*TASK OBJECTIVE*:
Each entry below should be output exactly, apart from its images.

(Entries taken from a collection)
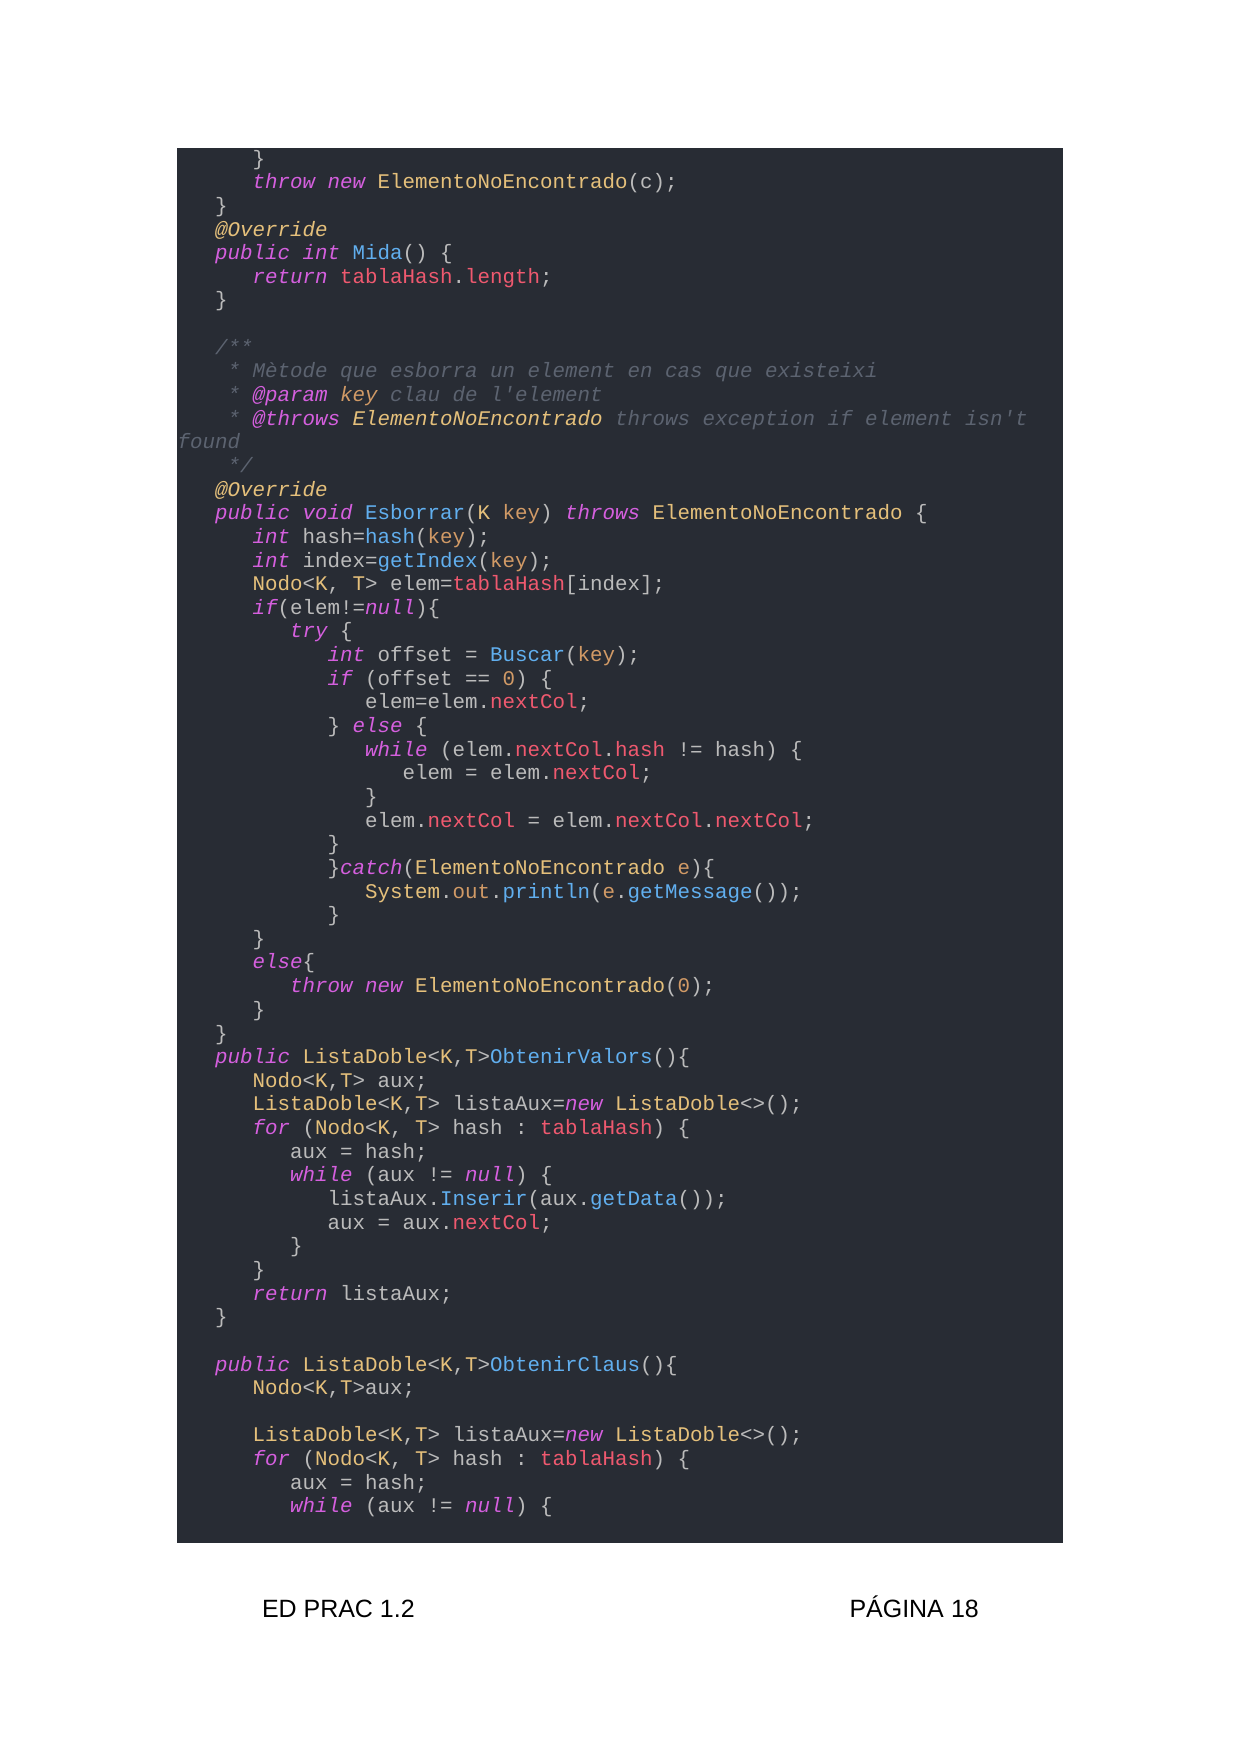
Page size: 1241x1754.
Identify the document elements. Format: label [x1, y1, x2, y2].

text [177, 148, 1063, 1543]
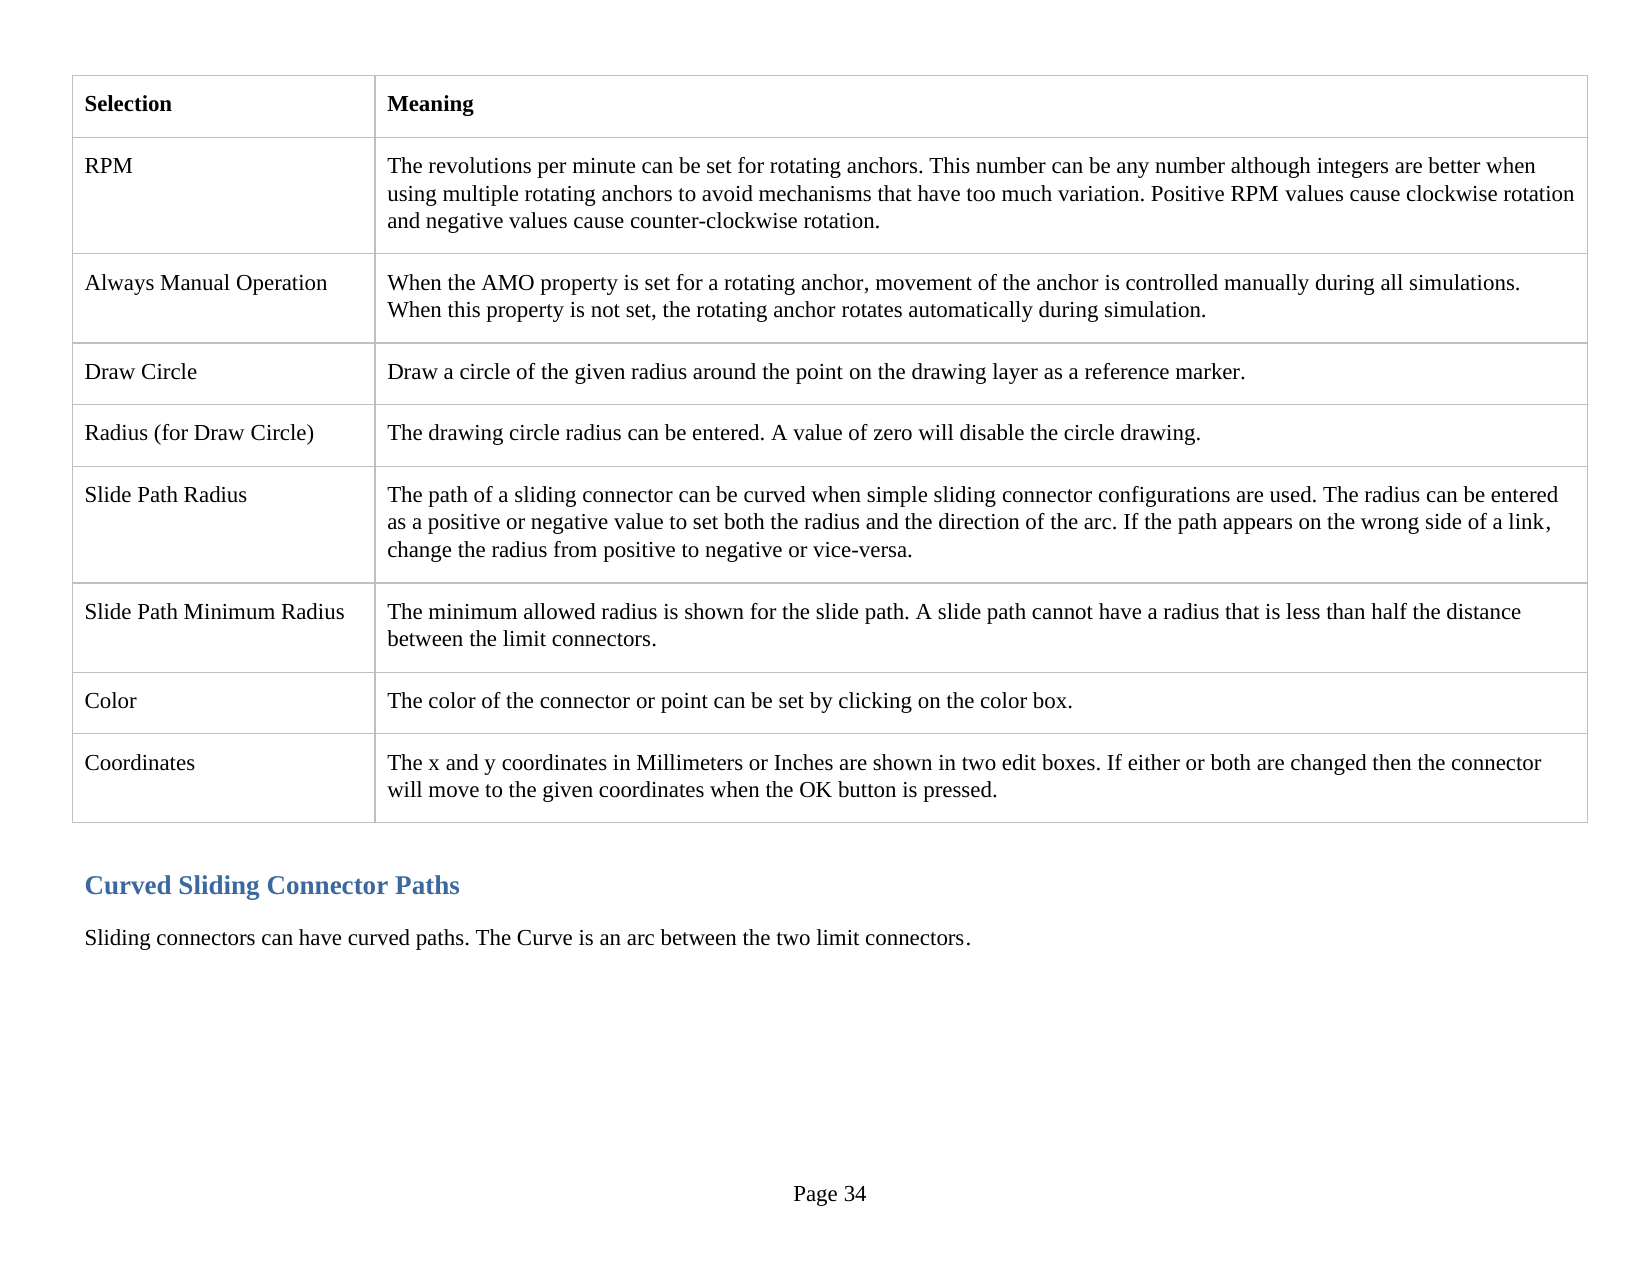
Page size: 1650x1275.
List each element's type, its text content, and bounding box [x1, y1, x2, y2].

*OUTPUT*:
Page size: 1241x1754.
Identify the document elements. Format: label [x1, y1, x2, y2].

text [177, 148, 1063, 1543]
Page size: 1650x1275.
List each element's type, its text content, and bounding box [x1, y1, x2, y2].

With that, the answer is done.